朝日新聞のN記者が書いてくださった記事が2月18日の朝刊に大きく出た。実際に取材を受けてからどれくらいたったろうか。日本では、その間に選挙があったし、アルジェリア、グアムで悲惨な事件が続いたため、なかなか紙面がとれず、デスクが手元において、出番を伺っていた記事だ。
私は今ヌメアにいる。19回目の渡航で、今晩はカレドリーヴルという小さいけれど、ヌメアで一番面白い本屋でトークをする。拙著「AMES ERRANTS」は、2012年のベストセラーとして新聞で紹介されたのだが、現状をいえば出版社には在庫がまだまだたくさんある。

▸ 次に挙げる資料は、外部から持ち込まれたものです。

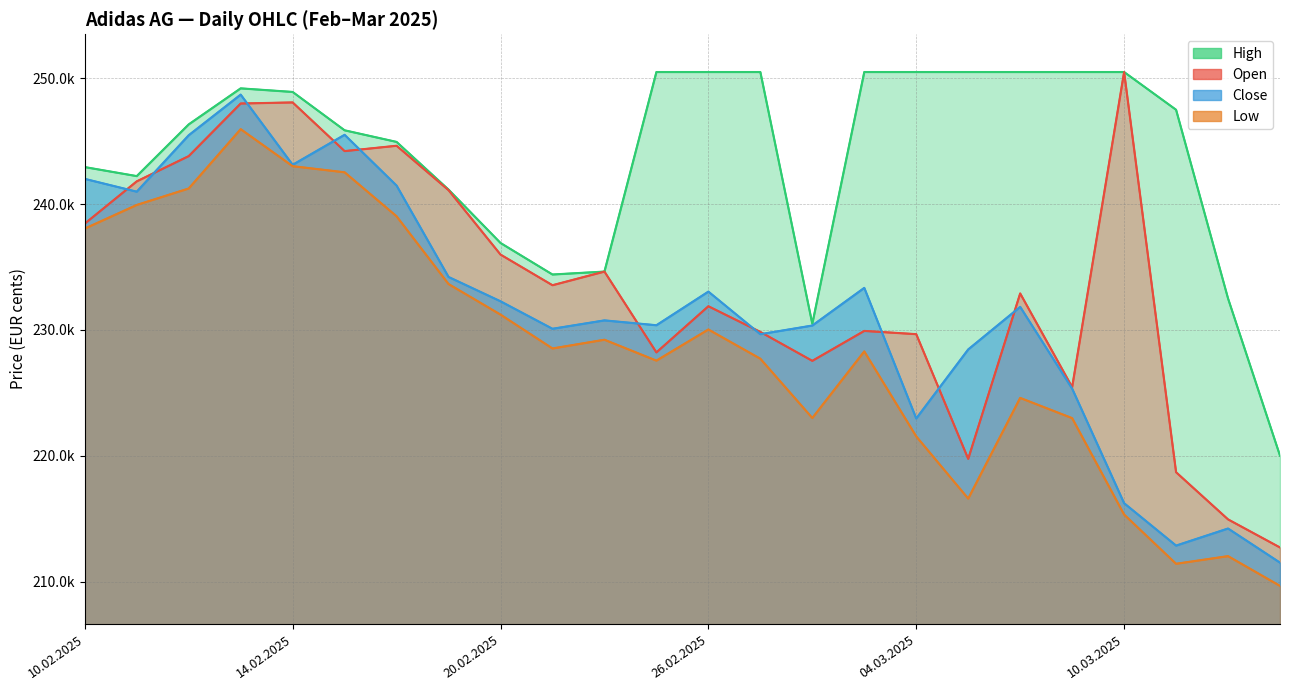

In Low, how many points are lower than both neighbors (excluding endpoints)?

5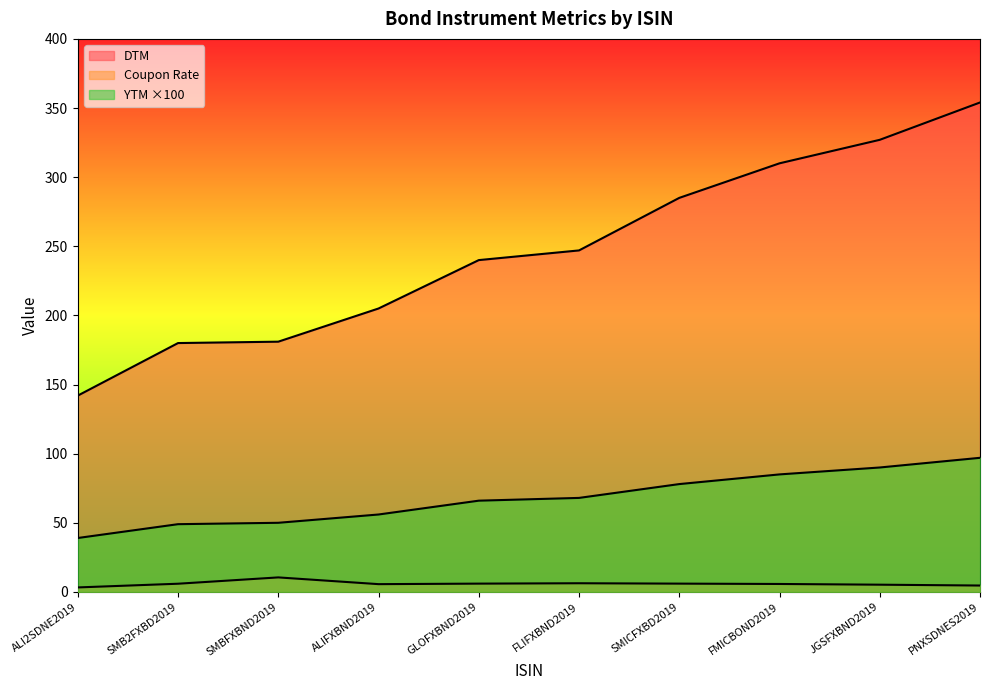

True or false: YTM and DTM intersect in this chart.

False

それだけに、トークは著者の使命として、書店も是非と言ってくれたこともあって行うことになった。
さて、朝日の記事に話を戻そう。N記者は、遅くなりました、と謙虚におっしゃっるのだが、私にとっては絶妙のタイミングだった。これからヌメア、シドニー、カウラ、キャンベラでアポをこなすにあたり、実にいい追い風となる。しかも、メンバーに送るや否や、彼女たち(今度のプロジェクトメンバーは女性ばかり)が、それぞれネットワークを持つ領事館、大使館、外務省に転送してくれた。オーストラリアではまだ実績のない私だけでは、こうはいかない。
来週、私は3年ぶりにヘイに行く。新聞にあった墓石のある場所だ。そこで、もう一度、比嘉伝三の人生を見なおしたい。なぜなら、2014年3月に予定しているシンポジウムに連動してカウラで開催する私の展覧会は、比嘉伝三のライフストーリーを写真でまとめたものにする予定だからだ。

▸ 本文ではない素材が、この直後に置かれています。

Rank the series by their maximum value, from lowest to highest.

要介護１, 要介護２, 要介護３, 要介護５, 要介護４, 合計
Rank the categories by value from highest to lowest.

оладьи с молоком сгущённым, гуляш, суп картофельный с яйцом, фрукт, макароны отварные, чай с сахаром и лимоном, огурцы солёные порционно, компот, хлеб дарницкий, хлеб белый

N記者の取材を受けてくださったSさんからmailが届いた。詳しい記事の内容に、80齢にして癒されたとあり、胸がいっぱいになった。彼が抱えている戦争体験によるトラウマ、それが語ることでほんの少し癒されたのだ。
帰ったら、久しぶりに神戸でSさんに会いたいと思う。借りっ放しの写真も整理しないといけない。

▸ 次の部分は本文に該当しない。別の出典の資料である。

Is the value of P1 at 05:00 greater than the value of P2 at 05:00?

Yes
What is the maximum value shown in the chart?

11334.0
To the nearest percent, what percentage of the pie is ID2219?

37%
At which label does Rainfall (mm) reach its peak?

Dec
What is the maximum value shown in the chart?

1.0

こんな整理のつかない気持ちを抱えている人はSさんだけではない。私は彼らの力になれるのだろうか。彼らが元気なうちに、研究者として私に与えてくれた寛容で暖かい協力に対して、十分に恩を返せるのだろうか。限られた時間で、少しでも早く、少しでも多くの方のことを紹介していきたいと思う。